Secretary Grimes led a roundtable discussion Wednesday at Hazard Community and Technical College, which included a panel of several local leaders in politics and community development. According to a recent report her office issued on the civic health of Kentucky, the state is actually above the national average in categories such as political participation, but falters in others, such as volunteerism.

“We’re doing well in some areas, but we’re failing in others,” Grimes said.

Wednesday’s meeting was one of a series of similar discussions Grimes has held across the state since last year, and she said she hopes to glean ideas from leaders on how to improve Kentucky’s community engagement, social connectedness, and political action.

A portion of Wednesday’s discussion centered on connecting with the area’s youth and encouraging them to volunteer their time to causes in the local community. Sen. Brandon Smith, of Hazard, said participation in organizations like the Boy Scouts is down, and it will be up to adults to re-engage younger people.

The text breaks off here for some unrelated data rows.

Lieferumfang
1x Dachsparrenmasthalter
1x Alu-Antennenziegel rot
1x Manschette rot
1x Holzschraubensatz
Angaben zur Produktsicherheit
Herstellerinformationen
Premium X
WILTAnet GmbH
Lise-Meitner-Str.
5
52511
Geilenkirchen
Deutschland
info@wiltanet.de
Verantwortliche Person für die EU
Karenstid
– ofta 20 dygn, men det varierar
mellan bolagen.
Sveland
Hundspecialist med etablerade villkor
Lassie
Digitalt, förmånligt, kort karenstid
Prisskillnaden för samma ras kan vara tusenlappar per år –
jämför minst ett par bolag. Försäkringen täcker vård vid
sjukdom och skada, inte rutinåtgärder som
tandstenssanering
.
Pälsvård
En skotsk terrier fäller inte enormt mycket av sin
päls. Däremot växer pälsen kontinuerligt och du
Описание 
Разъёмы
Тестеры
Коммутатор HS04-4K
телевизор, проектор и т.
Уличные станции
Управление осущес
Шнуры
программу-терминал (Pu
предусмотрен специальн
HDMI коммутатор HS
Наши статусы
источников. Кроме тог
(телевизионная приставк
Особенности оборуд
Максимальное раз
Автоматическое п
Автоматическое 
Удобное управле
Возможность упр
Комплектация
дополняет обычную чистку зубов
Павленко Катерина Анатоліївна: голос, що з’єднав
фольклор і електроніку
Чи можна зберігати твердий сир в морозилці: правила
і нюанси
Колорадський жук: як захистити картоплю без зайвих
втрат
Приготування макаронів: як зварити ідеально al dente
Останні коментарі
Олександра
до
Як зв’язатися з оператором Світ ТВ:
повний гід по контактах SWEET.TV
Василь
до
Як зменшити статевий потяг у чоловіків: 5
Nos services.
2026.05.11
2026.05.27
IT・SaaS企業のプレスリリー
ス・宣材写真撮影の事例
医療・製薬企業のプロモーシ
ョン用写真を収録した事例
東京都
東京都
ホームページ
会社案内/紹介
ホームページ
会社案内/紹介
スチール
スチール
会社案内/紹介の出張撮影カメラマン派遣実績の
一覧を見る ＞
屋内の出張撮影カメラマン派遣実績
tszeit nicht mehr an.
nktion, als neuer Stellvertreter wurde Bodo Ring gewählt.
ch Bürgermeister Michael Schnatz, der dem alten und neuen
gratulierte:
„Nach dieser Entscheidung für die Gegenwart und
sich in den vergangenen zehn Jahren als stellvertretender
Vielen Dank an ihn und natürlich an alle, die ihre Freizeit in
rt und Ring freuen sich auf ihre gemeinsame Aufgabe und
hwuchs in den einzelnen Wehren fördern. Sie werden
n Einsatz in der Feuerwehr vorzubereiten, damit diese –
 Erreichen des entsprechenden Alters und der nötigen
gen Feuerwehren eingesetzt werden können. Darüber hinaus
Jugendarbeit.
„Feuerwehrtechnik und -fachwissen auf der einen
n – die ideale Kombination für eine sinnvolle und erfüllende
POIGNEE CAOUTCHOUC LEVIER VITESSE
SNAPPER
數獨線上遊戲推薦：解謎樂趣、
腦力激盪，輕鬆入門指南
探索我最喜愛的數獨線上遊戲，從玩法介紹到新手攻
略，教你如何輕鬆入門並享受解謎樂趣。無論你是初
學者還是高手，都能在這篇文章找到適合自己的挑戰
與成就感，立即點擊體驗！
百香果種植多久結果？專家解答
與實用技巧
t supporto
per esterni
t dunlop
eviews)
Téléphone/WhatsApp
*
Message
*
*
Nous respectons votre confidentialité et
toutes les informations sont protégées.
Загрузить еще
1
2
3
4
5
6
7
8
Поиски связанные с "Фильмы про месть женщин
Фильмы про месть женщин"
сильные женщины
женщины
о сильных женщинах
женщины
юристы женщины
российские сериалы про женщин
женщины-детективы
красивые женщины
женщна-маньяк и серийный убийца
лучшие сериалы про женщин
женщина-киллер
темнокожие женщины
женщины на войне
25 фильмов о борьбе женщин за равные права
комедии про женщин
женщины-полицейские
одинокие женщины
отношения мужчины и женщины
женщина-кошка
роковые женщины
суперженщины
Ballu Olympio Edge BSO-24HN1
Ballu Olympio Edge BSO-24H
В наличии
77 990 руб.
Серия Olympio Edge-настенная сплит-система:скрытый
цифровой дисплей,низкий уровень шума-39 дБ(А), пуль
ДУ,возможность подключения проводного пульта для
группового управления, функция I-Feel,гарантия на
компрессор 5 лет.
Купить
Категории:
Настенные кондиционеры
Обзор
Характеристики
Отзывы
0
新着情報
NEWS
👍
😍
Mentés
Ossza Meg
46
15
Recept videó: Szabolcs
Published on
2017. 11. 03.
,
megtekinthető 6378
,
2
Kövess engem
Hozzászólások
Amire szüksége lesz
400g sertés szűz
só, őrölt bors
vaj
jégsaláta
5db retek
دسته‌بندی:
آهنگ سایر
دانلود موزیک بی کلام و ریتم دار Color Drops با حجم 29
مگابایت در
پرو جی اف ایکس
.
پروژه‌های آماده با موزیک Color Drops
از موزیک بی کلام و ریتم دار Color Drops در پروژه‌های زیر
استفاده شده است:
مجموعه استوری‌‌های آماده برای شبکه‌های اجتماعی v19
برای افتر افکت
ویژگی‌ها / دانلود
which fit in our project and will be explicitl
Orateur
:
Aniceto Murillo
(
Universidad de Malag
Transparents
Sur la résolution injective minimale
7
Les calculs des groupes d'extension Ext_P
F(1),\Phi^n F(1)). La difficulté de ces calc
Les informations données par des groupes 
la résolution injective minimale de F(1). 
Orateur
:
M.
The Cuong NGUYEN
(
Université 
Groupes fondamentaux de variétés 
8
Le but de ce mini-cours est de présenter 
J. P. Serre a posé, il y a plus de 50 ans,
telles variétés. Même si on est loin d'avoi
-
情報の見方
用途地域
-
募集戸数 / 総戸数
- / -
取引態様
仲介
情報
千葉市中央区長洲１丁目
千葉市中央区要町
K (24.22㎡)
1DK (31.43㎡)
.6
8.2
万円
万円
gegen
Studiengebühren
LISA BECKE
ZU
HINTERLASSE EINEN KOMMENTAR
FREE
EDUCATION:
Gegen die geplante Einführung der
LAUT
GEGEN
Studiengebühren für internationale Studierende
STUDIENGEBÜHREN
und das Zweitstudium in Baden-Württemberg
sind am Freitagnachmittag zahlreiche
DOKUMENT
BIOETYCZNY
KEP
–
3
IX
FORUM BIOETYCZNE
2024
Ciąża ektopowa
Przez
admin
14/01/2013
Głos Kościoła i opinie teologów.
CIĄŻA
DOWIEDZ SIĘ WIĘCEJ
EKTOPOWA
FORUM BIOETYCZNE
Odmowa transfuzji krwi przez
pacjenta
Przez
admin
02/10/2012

“Every single one of us shares the exact same responsibility in solving this,” he said.

Helen Williams, a teacher at Hazard High School where students are encouraged to volunteer their time, urged adults to simply be present as way to present kids with role models. She said students want to help their communities, and cited her school’s response to gather needed materials for victims of the March 2012 tornadoes as one example of how the students at Hazard High School are serving their region.

“They need to know there are adults they can model after who really care about what they think,” Williams said, “because these kids want to make a difference.”

Doug Fraley is the vice president of student services at Hazard Community and Technical College, and spoke on the importance of education in developing a more civic-minded state, especially the role of parents as the first educators in a child’s life. Ultimately, he said, kids from rural areas, like he was, need to know that there exists a chance for a future better than the present.

“We’ve got to sell hope and opportunity,” Fraley said. “Education is hope and opportunity. It worked for me, the guy from the head of the holler.”

This region in Eastern Kentucky, specifically, has many people who have the time and talent, and according to a recent study, even the wealth to effect positive change at the community level, noted Gerry Roll, director of the Community Foundation for Appalachian Kentucky. But in many cases, people may not know how to begin the process.

“I don’t believe we have a lack of will, I think sometimes people see a lack of opportunity,” Roll said.

The community foundation is one organization seeking to facilitate that process of bringing people together, and in terms of the region’s abject poverty, Roll said she would like to see a regional approach. Here in Perry County, a quarter of the population remained in poverty in 2011, and it will take people working together to bring new ideas to the table and new approaches for a more diversified economy.

“We believe that if we can connect our local community, and start to connect our contiguous counties and start thinking of ourselves as a region, then we’re really going to start moving the dial on poverty,” Roll said.

Grimes will hold her 15th and final scheduled roundtable discussion at the University of Pikeville on May 1, beginning at 11 a.m. Other discussions have taken place across the state, including in Louisville, Elizabethtown, and Morehead.